## What needs to be done:
Reproduce, exactly and in full, only the lines below from the one containing "Fig. 3. A strong yuan hurts chinese" through the one containing "TABLE 1 | Baseline".

## Material supplied:
╔══

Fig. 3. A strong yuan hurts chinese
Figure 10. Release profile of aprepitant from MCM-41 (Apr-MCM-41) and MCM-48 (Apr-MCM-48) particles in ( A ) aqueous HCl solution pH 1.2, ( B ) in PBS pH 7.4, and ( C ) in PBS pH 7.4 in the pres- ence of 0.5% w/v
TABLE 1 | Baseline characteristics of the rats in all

╚══
╔══

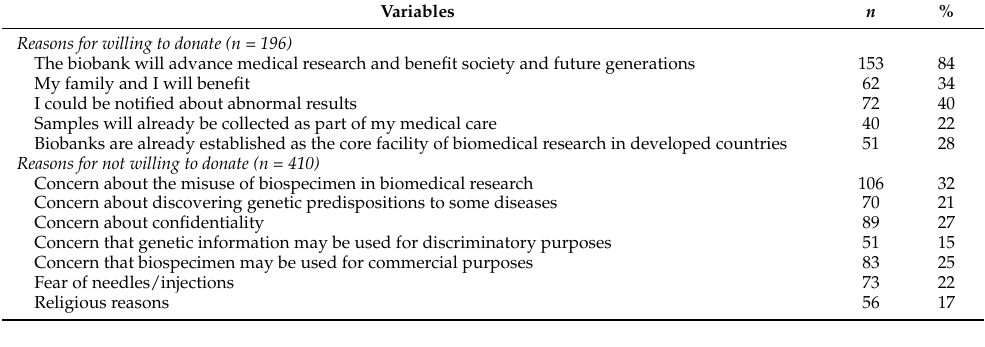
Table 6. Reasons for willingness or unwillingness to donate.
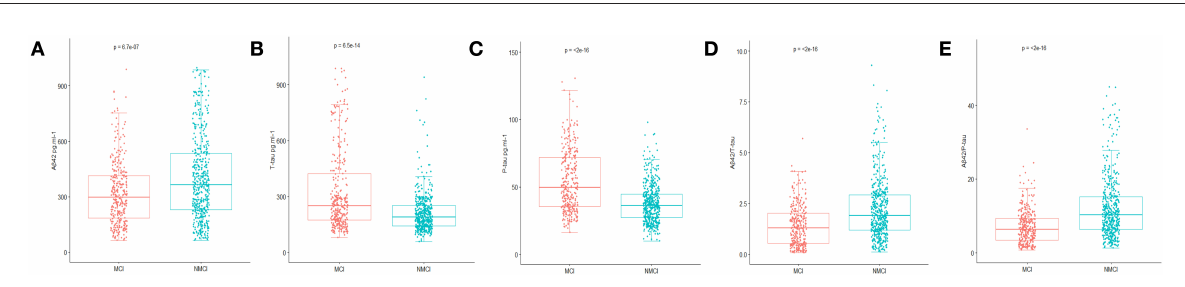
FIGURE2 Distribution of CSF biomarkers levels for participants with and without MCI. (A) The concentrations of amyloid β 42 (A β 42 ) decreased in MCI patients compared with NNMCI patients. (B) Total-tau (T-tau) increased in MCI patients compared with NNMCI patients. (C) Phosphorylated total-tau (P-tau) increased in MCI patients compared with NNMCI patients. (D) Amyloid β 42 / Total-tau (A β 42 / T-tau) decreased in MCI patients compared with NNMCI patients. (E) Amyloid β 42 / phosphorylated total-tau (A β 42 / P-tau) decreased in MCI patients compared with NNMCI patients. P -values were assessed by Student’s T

╚══

## Solution:
Fig. 3. A strong yuan hurts chinese
Figure 10. Release profile of aprepitant from MCM-41 (Apr-MCM-41) and MCM-48 (Apr-MCM-48) particles in ( A ) aqueous HCl solution pH 1.2, ( B ) in PBS pH 7.4, and ( C ) in PBS pH 7.4 in the pres- ence of 0.5% w/v
TABLE 1 | Baseline characteristics of the rats in all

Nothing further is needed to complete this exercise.